P
US12347449B2ActiveUtilityPatentIndex 72

Spatio-temporal beamformer

Assignee: SYNAPTICS INCPriority: Jan 26, 2023Filed: Jan 26, 2023Granted: Jul 1, 2025
Est. expiryJan 26, 2043(~16.6 yrs left)· nominal 20-yr term from priority
Inventors:MOSAYYEBPOUR KASKARI SAEEDMASNADI-SHIRAZI ALIREZA
H04R 3/005G10L 2021/02166G10L 21/0232G10L 21/0208G10L 25/30H04R 2430/03H04R 3/00H04R 1/406H04R 1/08
72
PatentIndex Score
2
Cited by
9
References
20
Claims

Abstract

This disclosure provides methods, devices, and systems for signal processing. The present implementations relate more specifically to a spatio-temporal beamformer. In some aspects, a beamforming system may receive an audio signal via a plurality of microphones, the audio signal including a number (B) of frames for each of the plurality of microphones, each of the B frames for each of the plurality of microphones including a number (N) of time-domain samples. For a first microphone, the beamforming system may transform the B*N time-domain samples into B*N/2 first frequency-domain samples; transform the B*N/2 first frequency-domain samples into B*N/2 second frequency-domain samples; and determine a probability of speech associated with the B*N/2 second frequency-domain samples based on a neural network model. The beamformer system may determine a minimum variance distortionless response (MVDR) beamforming filter based at least in part on the probability of speech for the first microphone.

Claims

exact text as granted — not AI-modified
What is claimed is: 
     
       1. A method of processing an audio signal, comprising:
 receiving a first audio signal via a plurality of microphones, the first audio signal including a number (B) of frames for each of the plurality of microphones, each of the B frames for each of the plurality of microphones including a number (N) of time-domain samples; 
 for a first microphone included in the plurality of microphones:
 transforming the B*N time-domain samples into B*N/2 first frequency-domain samples based on an N-point fast Fourier transform (FFT); 
 transforming the B*N/2 first frequency-domain samples into B*N/2 second frequency-domain samples based on a B-point FFT; and 
 determining a probability of speech associated with the B*N/2 second frequency-domain samples based on a neural network model; 
 
 determining a minimum variance distortionless response (MVDR) beamforming filter based at least in part on the probability of speech for the first microphone; and 
 processing the first audio signal based on the MVDR beamforming filter. 
 
     
     
       2. The method of  claim 1 , further comprising:
 generating a first speech signal based on the probability of speech for the first microphone and the B*N/2 second frequency-domain samples; 
 transforming the first speech signal into a second speech signal based on a B-point inverse FFT; 
 transforming the second speech signal into a third speech signal, wherein the third speech signal includes a first number of frequency-domain samples associated with a first frequency bin and a second number of frequency-domain samples associated with a second frequency bin, wherein the first and second numbers are different; and, 
 determining a probability of speech associated with the third speech signal. 
 
     
     
       3. The method of  claim 2 , wherein the determining of the MVDR beamforming filter comprises determining the MVDR beamforming filter based on the probability of speech associated with the third speech signal.

Data to examine:
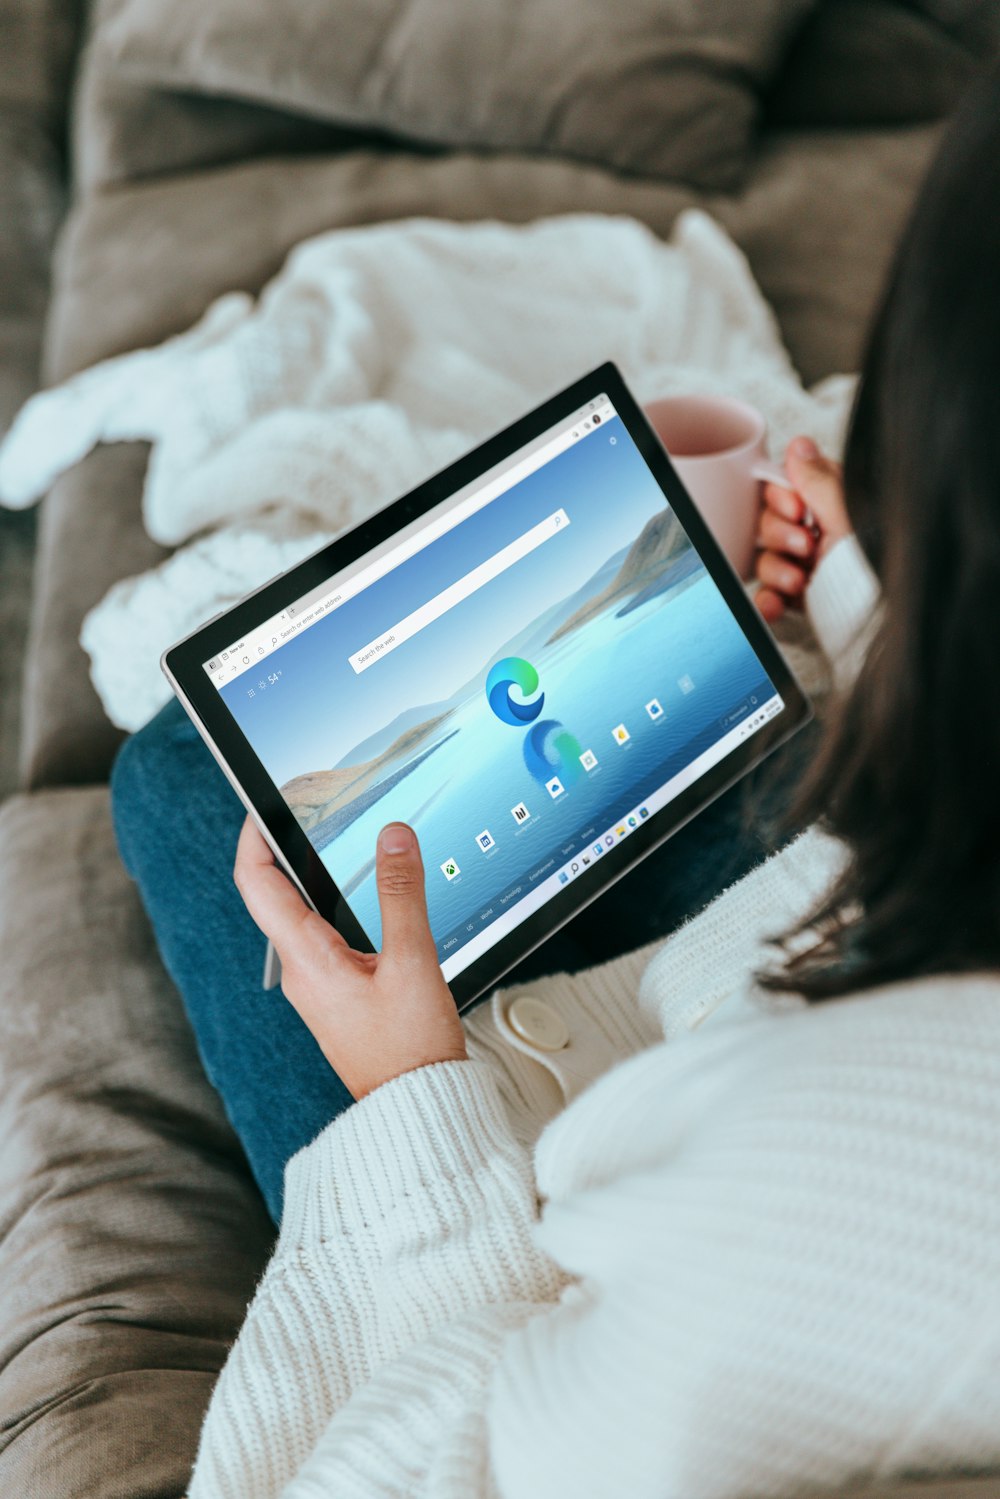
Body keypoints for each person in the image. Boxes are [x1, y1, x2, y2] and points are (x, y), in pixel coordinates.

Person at [110, 67, 1000, 1499]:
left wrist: (406, 1095)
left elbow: (427, 1466)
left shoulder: (858, 1191)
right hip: (787, 941)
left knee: (181, 783)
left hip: (529, 1166)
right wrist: (887, 613)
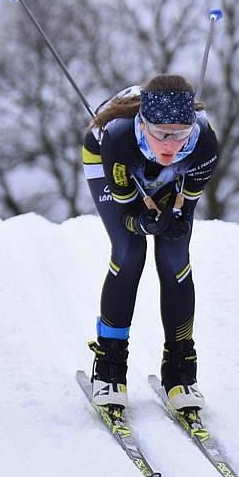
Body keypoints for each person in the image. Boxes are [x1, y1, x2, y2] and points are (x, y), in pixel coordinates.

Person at [81, 75, 220, 413]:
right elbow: (127, 209)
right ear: (143, 124)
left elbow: (184, 207)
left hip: (171, 176)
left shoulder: (204, 146)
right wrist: (141, 220)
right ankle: (110, 366)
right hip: (110, 162)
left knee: (175, 257)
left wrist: (174, 216)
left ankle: (181, 369)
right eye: (161, 134)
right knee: (130, 251)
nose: (170, 145)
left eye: (180, 134)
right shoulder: (118, 138)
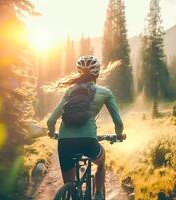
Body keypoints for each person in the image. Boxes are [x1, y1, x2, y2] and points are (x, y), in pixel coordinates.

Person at [47, 55, 125, 200]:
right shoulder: (105, 92)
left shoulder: (70, 91)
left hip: (64, 143)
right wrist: (119, 135)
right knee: (101, 162)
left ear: (79, 72)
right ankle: (99, 194)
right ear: (97, 73)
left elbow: (51, 120)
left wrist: (52, 132)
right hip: (88, 141)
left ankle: (70, 191)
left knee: (70, 187)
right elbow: (118, 123)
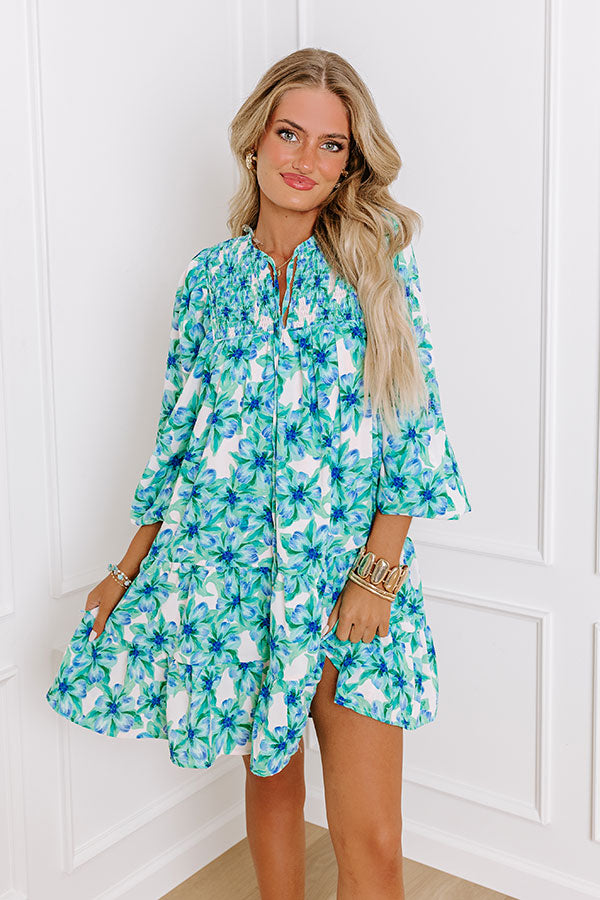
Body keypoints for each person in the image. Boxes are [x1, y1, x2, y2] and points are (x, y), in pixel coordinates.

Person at [46, 47, 471, 900]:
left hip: (350, 584)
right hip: (231, 579)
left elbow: (412, 425)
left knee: (373, 842)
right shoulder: (208, 280)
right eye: (289, 133)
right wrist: (126, 567)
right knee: (271, 790)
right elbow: (177, 440)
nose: (305, 159)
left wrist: (376, 577)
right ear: (254, 140)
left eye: (331, 144)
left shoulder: (376, 258)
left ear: (350, 162)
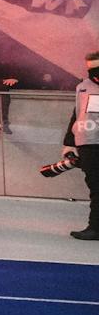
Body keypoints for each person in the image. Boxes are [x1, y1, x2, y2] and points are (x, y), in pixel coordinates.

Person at [60, 50, 99, 243]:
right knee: (96, 187)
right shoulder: (83, 87)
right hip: (88, 142)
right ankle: (95, 228)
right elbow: (77, 114)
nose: (94, 74)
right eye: (91, 70)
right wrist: (69, 143)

Work request A: Copy the passage in the spatio-temporal beamformer patent text from "determining a minimum" up to and including "MVDR beamforming filter.".
Work request B: Pick up the spatio-temporal beamformer patent text where it ends and continue writing it.

Answer space A:
determining a minimum variance distortionless response (MVDR) beamforming filter based at least in part on the probability of speech for the first microphone; and 
 processing the first audio signal based on the MVDR beamforming filter.

Answer space B:
     
     
       4. The method of  claim 3 , further comprising generating a second audio signal based on the B*N/2 first frequency-domain samples, wherein the second audio signal includes the first number of frequency-domain samples associated with the first frequency bin and the second number of frequency-domain samples associated with the second frequency bin. 
     
     
       5. The method of  claim 4 , further comprising generating a reconstructed probability of speech based on the probability of speech associated with the B*N/2 second frequency-domain samples. 
     
     
       6. The method of  claim 5 , wherein the reconstructed probability of speech comprises:
 for the first frequency bin in the probability of speech associated with the B*N/2 second frequency-domain samples: 
 a first plurality of probability values included in the probability of speech associated with the B*N/2 second frequency-domain samples and corresponding to a first plurality of second frequency-domain samples associated with the first frequency bin; 
 a second plurality of probability values included in the probability of speech associated with the B*N/2 second frequency-domain samples and corresponding to a second plurality of second frequency-domain samples associated with a third frequency bin preceding the first frequency bin; and 
 a third plurality of probability values included in the probability of speech associated with the B*N/2 second frequency-domain samples and corresponding to a third plurality of second frequency-domain samples associated with a fourth frequency bin succeeding the first frequency bin. 
 
     
     
       7. The method of  claim 6 , wherein each of the second plurality of probability values is weighted by a respective first weight, and each of the third plurality of probability values is weighted by a respective second weight. 
     
     
       8. The method of  claim 1 , wherein the transforming of the B*N time-domain samples into the B*N/2 first frequency-domain samples comprises:
 buffering the B frames; and 
 applying the N-point FFT to the buffered frames. 
 
     
     
       9. The method of  claim 1 , wherein the determining of the probability of speech associated with the B*N/2 second frequency-domain samples comprises decimating the B*N/2 second frequency-domain samples by a decimation factor (D), the probability of speech associated with the B*N/2 second frequency-domain samples being determined based on the B*N/2D decimated second frequency-domain samples. 
     
     
       10. The method of  claim 9 , wherein D=2. 
     
     
       11. The method of  claim 9 , wherein the decimating of the B*N/2 second frequency-domain samples comprises:
 retaining B/2D second frequency-domain samples associated with a first frequency bin; and 
 discarding B/2D second frequency-domain samples associated with the first frequency bin. 
 
     
     
       12. The method of  claim 1 , further comprising:
 determining an average probability of speech for each frequency bin associated with the B*N/2 second frequency-domain samples; and 
 determining a probability of speech associated with the B*N/2 first frequency-domain samples based on the average probabilities of speech.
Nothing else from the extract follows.